Consider the 0-1 knapsack problem with object weights W, profits V, and total weight limit B (means that W of any object is no larger than B.). In the class, we have learned that combining the greedy algorithm on maximum profit V and maximum profit-weight ratio V/W leads to an approximation algorithm which always produces a solution no less than 1/2 of the optimal solution. Now let us consider the following simplified greedy algorithm. The algorithm first conducts the following sorting w.r.t. profit-weight ratio:

Sort all objects according to the profit-weight ratio \(r_i = v_i/w_i\) so that \(r_1 \geq r_2 \geq \cdots \geq r_n\).

Let the sorted order of objects be \(a_1, ... , a_n\). The next step is to find the lowest k such that the total weight of the first k objects exceeds B. Finally, we pick the more valuable of \(\{a_1, ... , a_{k-1}\}\) and \(\{a_k\}\) as the final solution. Then which of the following arguments is correct:

\(\textnormal{A}\). The algorithm can generate a solution which is arbitrarily worse than the optimal solution.

\(\textnormal{B}\). The algorithm always returns a solution no less than \(\alpha\) of the optimal solution, while \(\alpha < 1/2\).

\(\textnormal{C}\). The algorithm always returns a solution no less than 1/2 of the optimal solution.

\(\textnormal{D}\). The algorithm always returns the optimal solution.

答案

采用反证法：假设 \(\text{ALG} < \frac{1}{2}\text{OPT}\)，即前 \(k-1\) 个的总价值 \(V_{k-1} < \frac{1}{2}\text{OPT}\) 且第 \(k\) 个的价值 \(v_k < \frac{1}{2}\text{OPT}\)，则有 \(V_{k-1} + v_k < \text{OPT}\)

而最优解的总重量 \(\leq B <\) 前 \(k\) 个的总重量，又物品按照单位重量利润降序排列，所以 \(\text{OPT} < V_k = V_{k-1} + v_k\)，矛盾！

假设不成立，即 \(\text{ALG} = \max(V_{k-1}, v_k) \geq \frac{1}{2}\text{OPT}\)，\(\alpha > \frac{1}{2}\)，答案为 \(\textnormal{C}\)

期望与极端情况的关系

Suppose that a randomized algorithm \(A\) has expected running time \(\Theta(n \log n)\) on any input of size \(n\). Then it is possible for some execution of algorithm \(A\) to take \(\Omega(2^n)\) time.

答案

\(\textnormal{T}\)

与 P/NP 问题结合考察

Which one of the following statements is FALSE?
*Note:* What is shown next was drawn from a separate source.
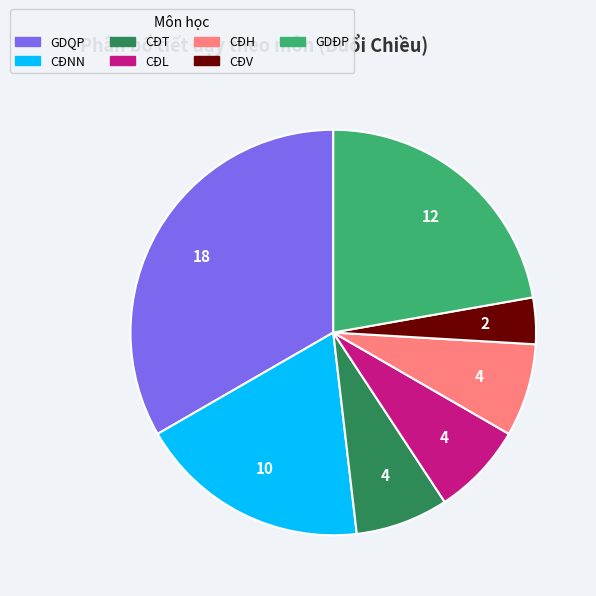

Approximately how many times larger is the value at CĐT compared to CĐNN?

0.4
\(\textnormal{A}\). SAT, Vertex Cover, Hamiltonian Cycle, Clique, Knapsack, Bin Packing, and Domination Set problems are all NP-completeness problems.

\(\textnormal{B}\). If there is a polynomial time \((1+\frac{1}{2n})\)-approximation algorithm for Vertex Cover with \(n\) being the total number of vertices in the graph, then P=NP.

\(\textnormal{C}\). If there is a polynomial time 3/2-approximation algorithm for K-Center, then P=NP.

\(\textnormal{D}\). Given a weighted directed acyclic graph (DAG) \(G\) and a source vertex \(s\) in \(G\), it is NP-hard to find the longest distances from \(s\) to all other vertices in \(G\).

答案

SAT、Vertex Cover、Hamiltonian Cycle、Clique、Knapsack、Bin Packing、Domination Set都是经典的 NP 完全问题，故 \(\textnormal{A}\) 表述正确。

Vertex Cover 若存在近似比小于 2 的多项式时间近似算法，则 \(\text{P=NP}\)，故 \(\textnormal{B}\) 表述正确。

K-Center 存在 2 \(-\) 近似的多项式时间算法，且若存在近似比小于 2 的多项式时间近似算法，则 \(\text{P=NP}\)，故 \(\textnormal{C}\) 表述正确。

带权有向无环图（DAG）的最长路径问题可以在多项式时间内解决：对 DAG 进行拓扑排序后，按拓扑序依次松弛边（更新最长距离），整个过程的时间复杂度是 \(O(V+E)\)（多项式时间），不是 NP 难问题，故 \(\textnormal{D}\) 表述错误。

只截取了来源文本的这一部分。